-- Opening Marker --
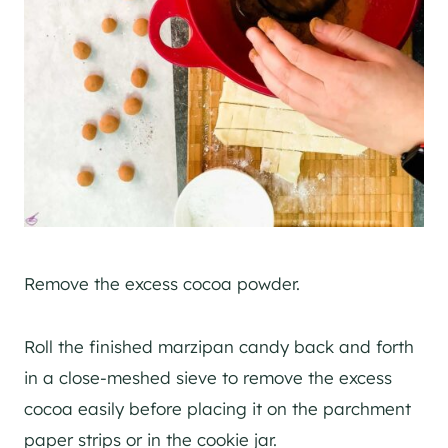
Remove the excess cocoa powder.
Roll the finished marzipan candy back and forth
in a close-meshed sieve to remove the excess
cocoa easily before placing it on the parchment
paper strips or in the cookie jar.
-- Closing Marker --
Report each line of the material above where the word "cocoa" appears.

- Task answer -
Remove the excess cocoa powder.
cocoa easily before placing it on the parchment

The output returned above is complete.